Collected data:
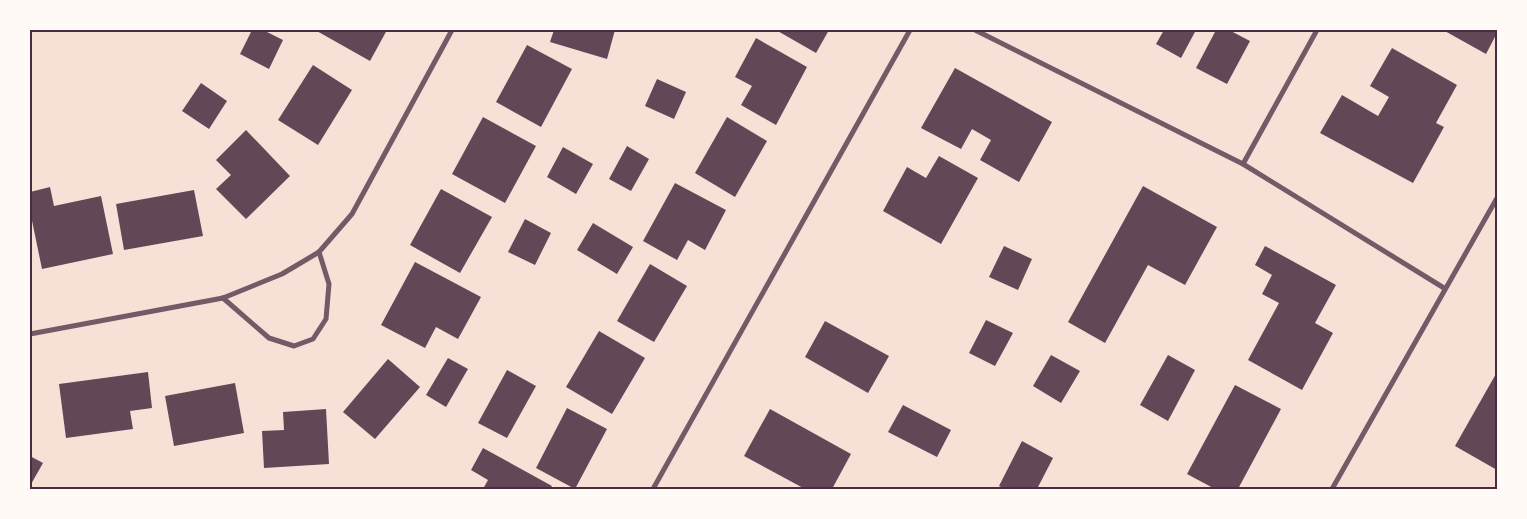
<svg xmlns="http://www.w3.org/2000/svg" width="1527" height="519" font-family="Overpass,sans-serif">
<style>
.building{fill:#644757}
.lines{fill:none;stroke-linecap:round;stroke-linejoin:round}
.minor{stroke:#755966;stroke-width:5}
.neatline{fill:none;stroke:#4a2c40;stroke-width:2}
</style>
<rect width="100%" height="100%" fill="#f7e1d7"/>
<g class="building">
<path d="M 252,30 L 263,30 L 283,40 L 269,69 L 240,54 Z"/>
<path d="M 315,30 L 387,30 L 370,61 Z"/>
<path d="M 554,30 L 615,30 L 607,59 L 550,42 Z"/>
<path d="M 776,30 L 829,30 L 816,53 Z"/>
<path d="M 1164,30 L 1196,30 L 1181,58 L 1156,44 Z"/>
<path d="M 1216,30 L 1229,30 L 1250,41 L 1227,84 L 1196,68 Z"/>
<path d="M 1443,30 L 1497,30 L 1497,33 L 1486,54 Z"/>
<path d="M 756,38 L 807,67 L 776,125 L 741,105 L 752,86 L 735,77 Z"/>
<path d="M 527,45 L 572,69 L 541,127 L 496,102 Z"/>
<path d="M 1392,48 L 1457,85 L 1436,123 L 1444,127 L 1413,183 L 1320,133 L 1342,95 L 1378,116 L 1389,97 L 1370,86 Z"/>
<path d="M 313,65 L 352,90 L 318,145 L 278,120 Z"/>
<path d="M 955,68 L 1052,122 L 1019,182 L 980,160 L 991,140 L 972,129 L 961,149 L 921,128 Z"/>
<path d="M 657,79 L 686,92 L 674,119 L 645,106 Z"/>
<path d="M 201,83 L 227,101 L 209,129 L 182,111 Z"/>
<path d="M 483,117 L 536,146 L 505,203 L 452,174 Z"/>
<path d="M 727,117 L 767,141 L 735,197 L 695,173 Z"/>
<path d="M 246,130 L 290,176 L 246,219 L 216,189 L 231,175 L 216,160 Z"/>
<path d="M 627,146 L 649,159 L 631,191 L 609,179 Z"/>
<path d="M 563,147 L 593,164 L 576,194 L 547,177 Z"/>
<path d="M 939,156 L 978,178 L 941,244 L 883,211 L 907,167 L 926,178 Z"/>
<path d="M 675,183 L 726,210 L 705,250 L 688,240 L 677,260 L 643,241 Z"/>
<path d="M 1143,186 L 1217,227 L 1185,285 L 1148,265 L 1105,343 L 1068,322 Z"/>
<path d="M 50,187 L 54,206 L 101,196 L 113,254 L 42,269 L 30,211 L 30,192 Z"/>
<path d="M 441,189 L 492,217 L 460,273 L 410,245 Z"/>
<path d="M 194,190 L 203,236 L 124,250 L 116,204 Z"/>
<path d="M 525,219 L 551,233 L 535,265 L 508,252 Z"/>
<path d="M 593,223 L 633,247 L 617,274 L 577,250 Z"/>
<path d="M 1004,246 L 1032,259 L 1018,290 L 989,277 Z"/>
<path d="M 1265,246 L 1336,285 L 1315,323 L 1333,333 L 1302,390 L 1248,360 L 1279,303 L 1262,294 L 1272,275 L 1255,265 Z"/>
<path d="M 415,262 L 481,297 L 458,339 L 436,327 L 425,348 L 381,325 Z"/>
<path d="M 650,264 L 687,286 L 654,342 L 617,321 Z"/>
<path d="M 986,320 L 1013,333 L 995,366 L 969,353 Z"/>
<path d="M 825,321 L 889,356 L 868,393 L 805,357 Z"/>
<path d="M 599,331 L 645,358 L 612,414 L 566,387 Z"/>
<path d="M 1051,355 L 1080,371 L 1061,403 L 1033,386 Z"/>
<path d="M 1168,355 L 1195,370 L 1168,421 L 1140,405 Z"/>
<path d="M 448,358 L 468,369 L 446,407 L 426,395 Z"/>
<path d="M 388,359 L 420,387 L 375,439 L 343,412 Z"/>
<path d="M 507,370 L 536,386 L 507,438 L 478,423 Z"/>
<path d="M 148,372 L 152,408 L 130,411 L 133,429 L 66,438 L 59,384 Z"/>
<path d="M 1497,372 L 1497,470 L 1455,446 Z"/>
<path d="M 235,383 L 244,433 L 174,446 L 165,396 Z"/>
<path d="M 1235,385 L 1281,409 L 1238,489 L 1215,489 L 1187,474 Z"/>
<path d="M 903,405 L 951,430 L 937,457 L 888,432 Z"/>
<path d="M 567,408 L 607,429 L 575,489 L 536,468 Z"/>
<path d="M 326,409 L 329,464 L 264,468 L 262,431 L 284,430 L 283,412 Z"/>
<path d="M 770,409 L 851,454 L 832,489 L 805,489 L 744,456 Z"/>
<path d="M 1022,441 L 1053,458 L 1037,489 L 1005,489 L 999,486 Z"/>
<path d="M 483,448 L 552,486 L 550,489 L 483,489 L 488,480 L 471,470 Z"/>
<path d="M 30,456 L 43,463 L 30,486 Z"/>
</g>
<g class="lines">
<g class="minor">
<path d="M 975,30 L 1243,164 L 1444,288"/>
<path d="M 1243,164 L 1317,30"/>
<path d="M 223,298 L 269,338 L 294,346 L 313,339 L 326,319 L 329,284 L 319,252"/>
<path d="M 30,334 L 223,298 L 282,274 L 319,252 L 352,214 L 452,30"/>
<path d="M 653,489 L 910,30"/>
<path d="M 1332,489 L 1497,198"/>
</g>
</g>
<rect width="1527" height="519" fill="none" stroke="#fffaf5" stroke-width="62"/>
<rect x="31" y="31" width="1465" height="457" class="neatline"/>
</svg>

- WHAT THE TASK ASKS
Transcribe the data completely. No pictures should appear in the transcription.

- YOUR RESPONSE
<svg xmlns="http://www.w3.org/2000/svg" width="1527" height="519" font-family="Overpass,sans-serif">
<style>
.building{fill:#644757}
.lines{fill:none;stroke-linecap:round;stroke-linejoin:round}
.minor{stroke:#755966;stroke-width:5}
.neatline{fill:none;stroke:#4a2c40;stroke-width:2}
</style>
<rect width="100%" height="100%" fill="#f7e1d7"/>
<g class="building">
<path d="M 252,30 L 263,30 L 283,40 L 269,69 L 240,54 Z"/>
<path d="M 315,30 L 387,30 L 370,61 Z"/>
<path d="M 554,30 L 615,30 L 607,59 L 550,42 Z"/>
<path d="M 776,30 L 829,30 L 816,53 Z"/>
<path d="M 1164,30 L 1196,30 L 1181,58 L 1156,44 Z"/>
<path d="M 1216,30 L 1229,30 L 1250,41 L 1227,84 L 1196,68 Z"/>
<path d="M 1443,30 L 1497,30 L 1497,33 L 1486,54 Z"/>
<path d="M 756,38 L 807,67 L 776,125 L 741,105 L 752,86 L 735,77 Z"/>
<path d="M 527,45 L 572,69 L 541,127 L 496,102 Z"/>
<path d="M 1392,48 L 1457,85 L 1436,123 L 1444,127 L 1413,183 L 1320,133 L 1342,95 L 1378,116 L 1389,97 L 1370,86 Z"/>
<path d="M 313,65 L 352,90 L 318,145 L 278,120 Z"/>
<path d="M 955,68 L 1052,122 L 1019,182 L 980,160 L 991,140 L 972,129 L 961,149 L 921,128 Z"/>
<path d="M 657,79 L 686,92 L 674,119 L 645,106 Z"/>
<path d="M 201,83 L 227,101 L 209,129 L 182,111 Z"/>
<path d="M 483,117 L 536,146 L 505,203 L 452,174 Z"/>
<path d="M 727,117 L 767,141 L 735,197 L 695,173 Z"/>
<path d="M 246,130 L 290,176 L 246,219 L 216,189 L 231,175 L 216,160 Z"/>
<path d="M 627,146 L 649,159 L 631,191 L 609,179 Z"/>
<path d="M 563,147 L 593,164 L 576,194 L 547,177 Z"/>
<path d="M 939,156 L 978,178 L 941,244 L 883,211 L 907,167 L 926,178 Z"/>
<path d="M 675,183 L 726,210 L 705,250 L 688,240 L 677,260 L 643,241 Z"/>
<path d="M 1143,186 L 1217,227 L 1185,285 L 1148,265 L 1105,343 L 1068,322 Z"/>
<path d="M 50,187 L 54,206 L 101,196 L 113,254 L 42,269 L 30,211 L 30,192 Z"/>
<path d="M 441,189 L 492,217 L 460,273 L 410,245 Z"/>
<path d="M 194,190 L 203,236 L 124,250 L 116,204 Z"/>
<path d="M 525,219 L 551,233 L 535,265 L 508,252 Z"/>
<path d="M 593,223 L 633,247 L 617,274 L 577,250 Z"/>
<path d="M 1004,246 L 1032,259 L 1018,290 L 989,277 Z"/>
<path d="M 1265,246 L 1336,285 L 1315,323 L 1333,333 L 1302,390 L 1248,360 L 1279,303 L 1262,294 L 1272,275 L 1255,265 Z"/>
<path d="M 415,262 L 481,297 L 458,339 L 436,327 L 425,348 L 381,325 Z"/>
<path d="M 650,264 L 687,286 L 654,342 L 617,321 Z"/>
<path d="M 986,320 L 1013,333 L 995,366 L 969,353 Z"/>
<path d="M 825,321 L 889,356 L 868,393 L 805,357 Z"/>
<path d="M 599,331 L 645,358 L 612,414 L 566,387 Z"/>
<path d="M 1051,355 L 1080,371 L 1061,403 L 1033,386 Z"/>
<path d="M 1168,355 L 1195,370 L 1168,421 L 1140,405 Z"/>
<path d="M 448,358 L 468,369 L 446,407 L 426,395 Z"/>
<path d="M 388,359 L 420,387 L 375,439 L 343,412 Z"/>
<path d="M 507,370 L 536,386 L 507,438 L 478,423 Z"/>
<path d="M 148,372 L 152,408 L 130,411 L 133,429 L 66,438 L 59,384 Z"/>
<path d="M 1497,372 L 1497,470 L 1455,446 Z"/>
<path d="M 235,383 L 244,433 L 174,446 L 165,396 Z"/>
<path d="M 1235,385 L 1281,409 L 1238,489 L 1215,489 L 1187,474 Z"/>
<path d="M 903,405 L 951,430 L 937,457 L 888,432 Z"/>
<path d="M 567,408 L 607,429 L 575,489 L 536,468 Z"/>
<path d="M 326,409 L 329,464 L 264,468 L 262,431 L 284,430 L 283,412 Z"/>
<path d="M 770,409 L 851,454 L 832,489 L 805,489 L 744,456 Z"/>
<path d="M 1022,441 L 1053,458 L 1037,489 L 1005,489 L 999,486 Z"/>
<path d="M 483,448 L 552,486 L 550,489 L 483,489 L 488,480 L 471,470 Z"/>
<path d="M 30,456 L 43,463 L 30,486 Z"/>
</g>
<g class="lines">
<g class="minor">
<path d="M 975,30 L 1243,164 L 1444,288"/>
<path d="M 1243,164 L 1317,30"/>
<path d="M 223,298 L 269,338 L 294,346 L 313,339 L 326,319 L 329,284 L 319,252"/>
<path d="M 30,334 L 223,298 L 282,274 L 319,252 L 352,214 L 452,30"/>
<path d="M 653,489 L 910,30"/>
<path d="M 1332,489 L 1497,198"/>
</g>
</g>
<rect width="1527" height="519" fill="none" stroke="#fffaf5" stroke-width="62"/>
<rect x="31" y="31" width="1465" height="457" class="neatline"/>
</svg>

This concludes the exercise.